As governor of Texas, Rick Perry has a long record of warm relations with Muslims. Could that be a liability in a GOP presidential field in which several candidates question US Muslims' loyalty?
In a GOP field crowded with presidential hopefuls questioning Muslims’ loyalty and promising to crack down on Muslim religious sharia law in America, Texas Gov.
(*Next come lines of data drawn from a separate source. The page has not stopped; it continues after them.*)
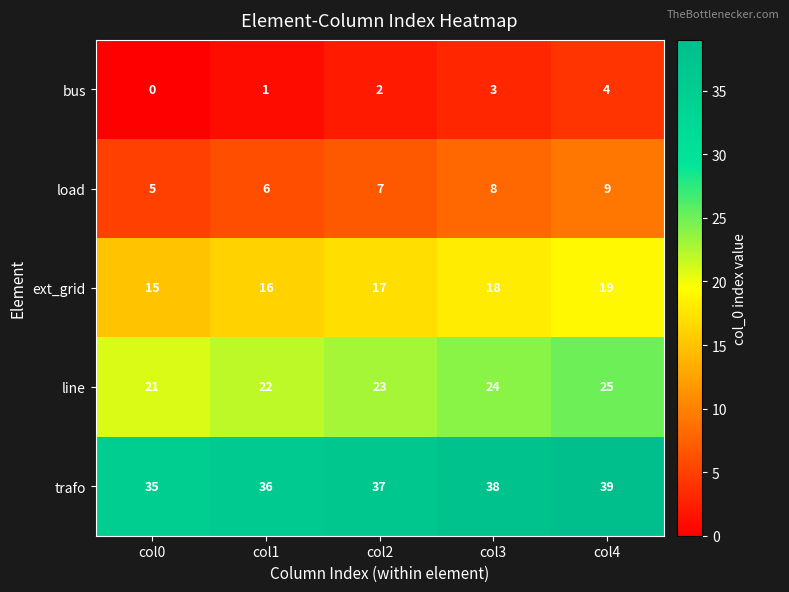

How many trafo values are between 36 and 38?

3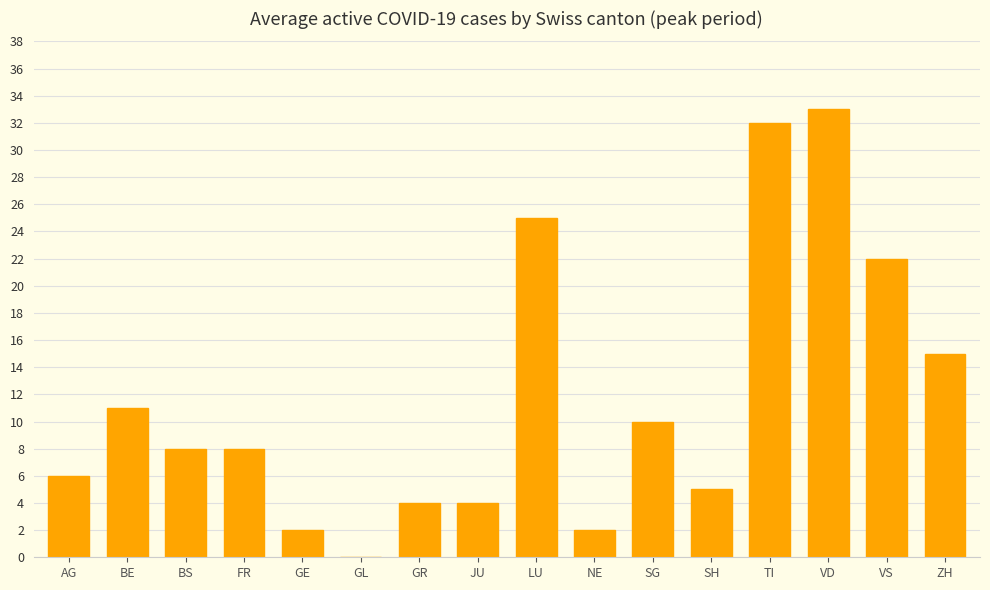

At which category does the chart reach its peak across all series?

VD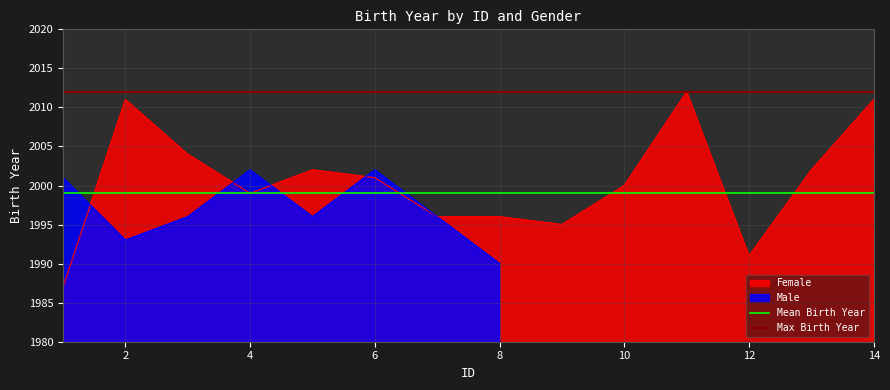

The value of Female at 10 is 3275. True or false?

False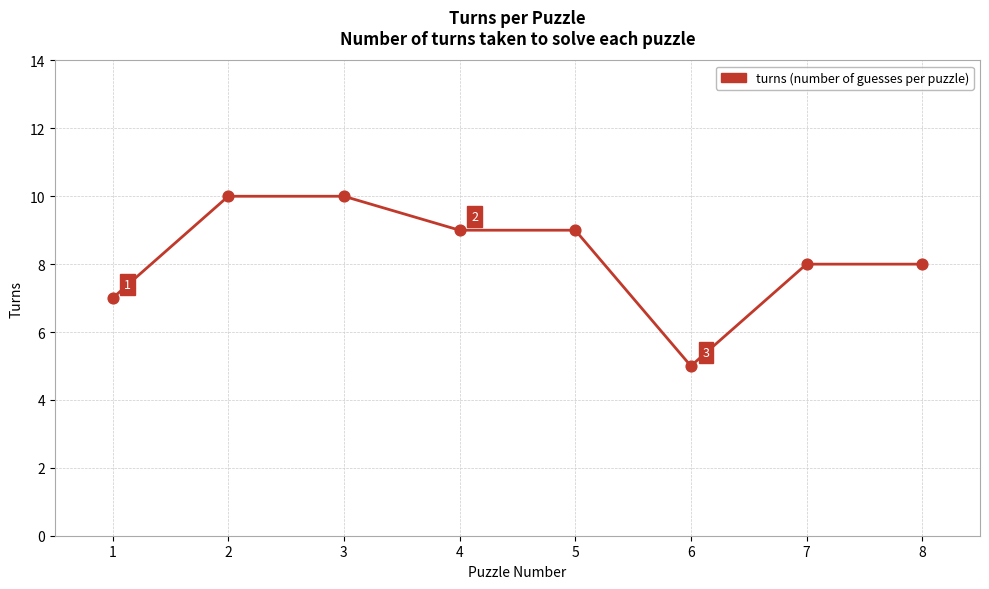

Approximately how many times larger is the value at 6 compared to 8?

0.6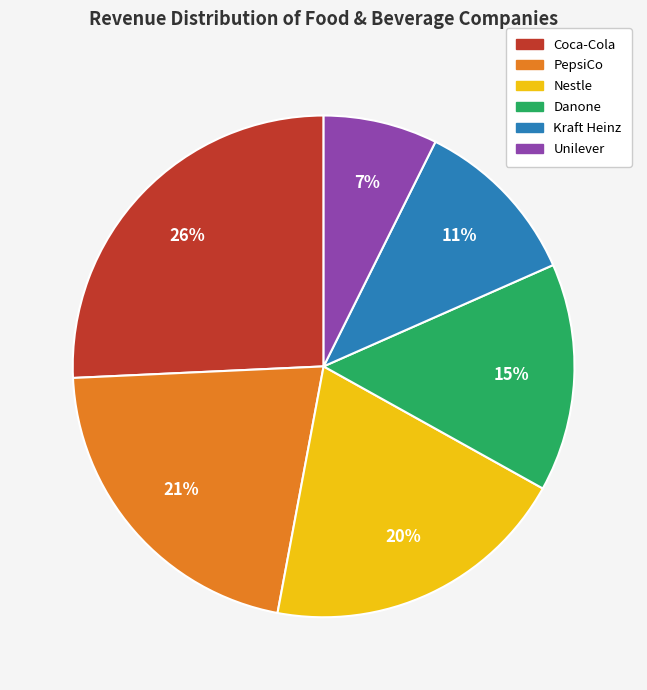

To the nearest percent, what is the average slice percentage?

17%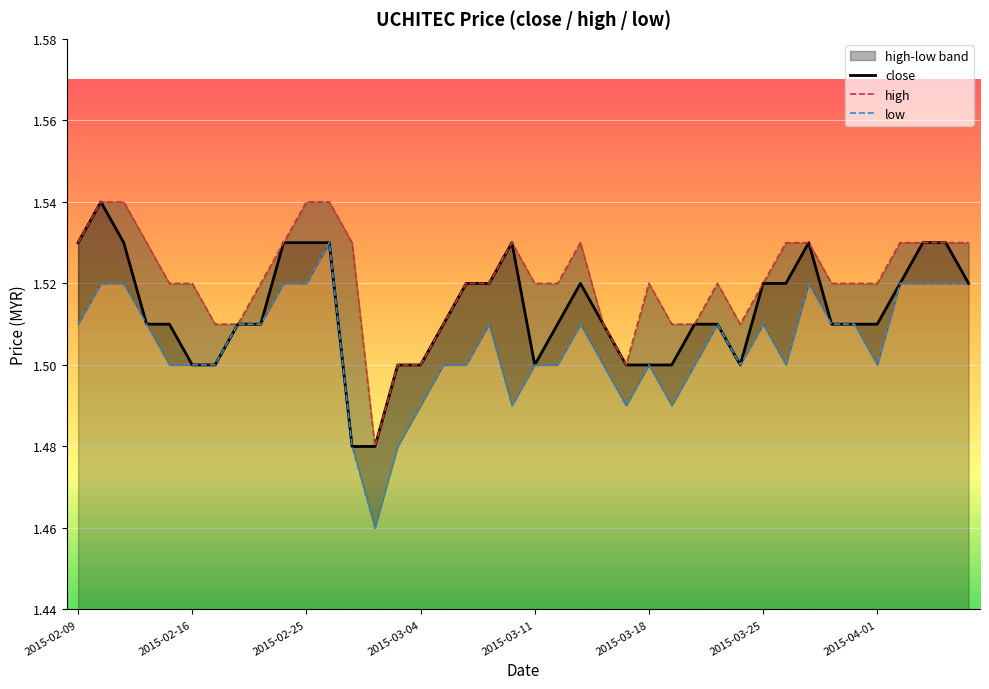

In close, how many points are lower than both neighbors (excluding endpoints)?

2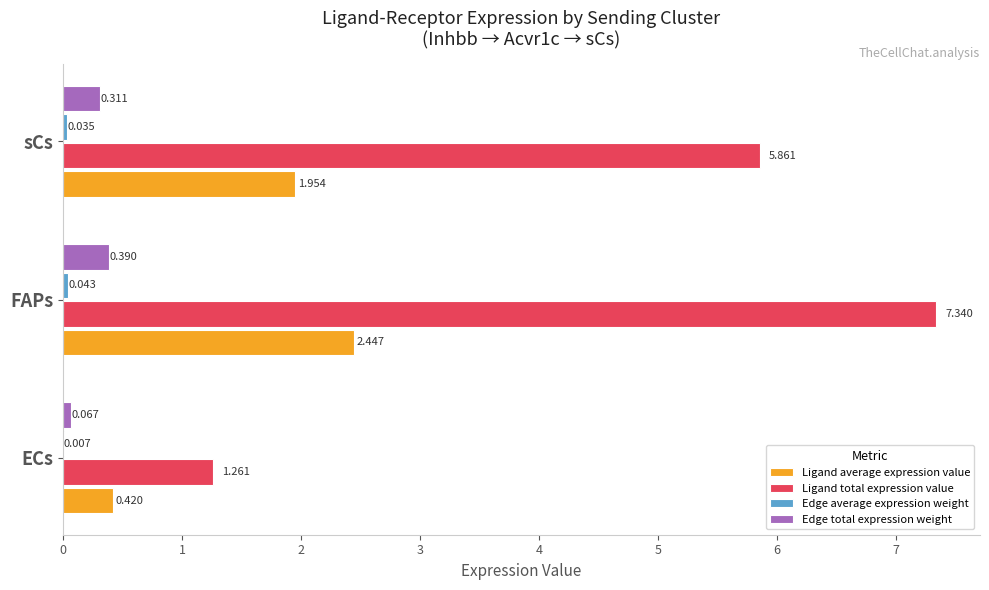

At which label is Edge total expression weight closest to 0?

ECs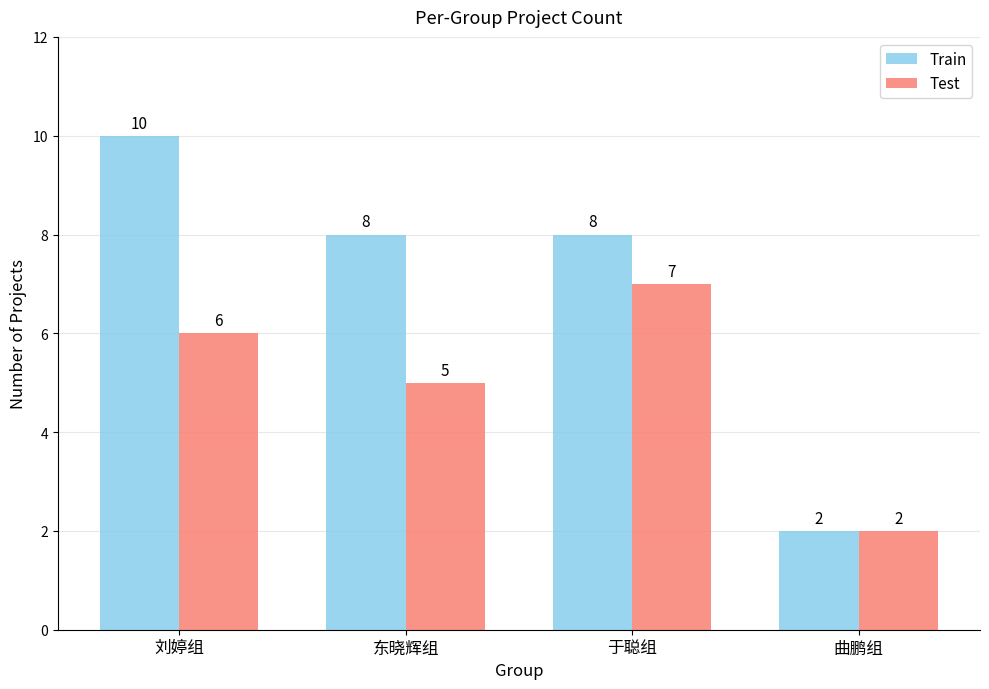

What are all the series names shown in the legend?

Train, Test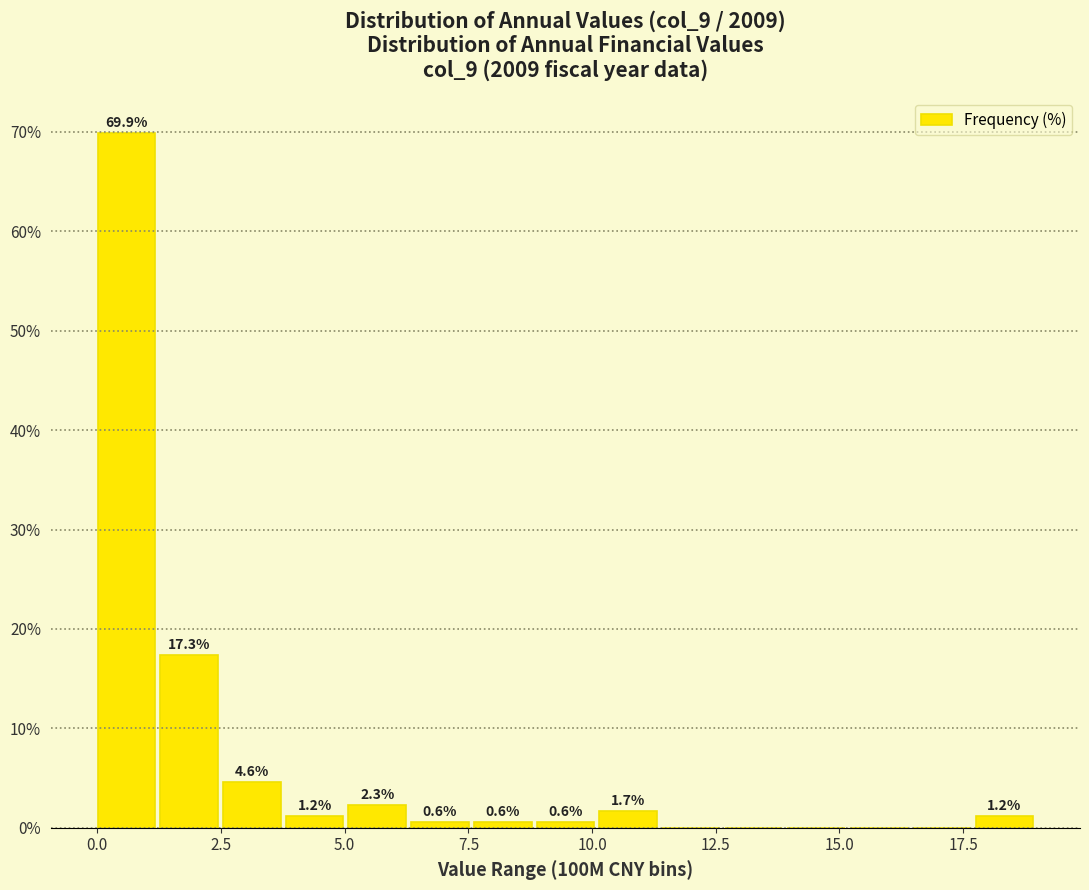

Around what value on the x-axis is the tallest bar? Give the approximate position of its centre, as read against the axis.

0.5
Rick Perry enters the race with a distinguishing calling card: a historically good relationship with Muslims in his state.
Whether Governor Perry, as a presidential candidate, will continue courting Muslims – and whether that is a liability for Perry in the current Islam-leery climate – remains to be seen.
An evangelical Christian and self-described social conservative who recently led a Christian prayer rally in Texas, Perry has had a surprisingly warm relationship with Muslims as governor, says Mohamed Elbiary, founder of the Freedom and Justice Foundation, a Muslim public policy organization in Texas.
“We’ve seen him for 20 years at state level, as lieutenant governor and state governor,” Mr. Elbiary says. “Throughout that whole history, he’s never taken an anti-Muslim or anti-Islam position. He’s a live-and-let-live type of Texan, and relations have been good.”
In fact, Perry’s relations with Ismailis, a Shia sect of Islam whose adherents number between 30,000 and 40,000 in Texas, have been particularly positive, says Mahmoud Eboo, President of the Ismaili Council for the USA.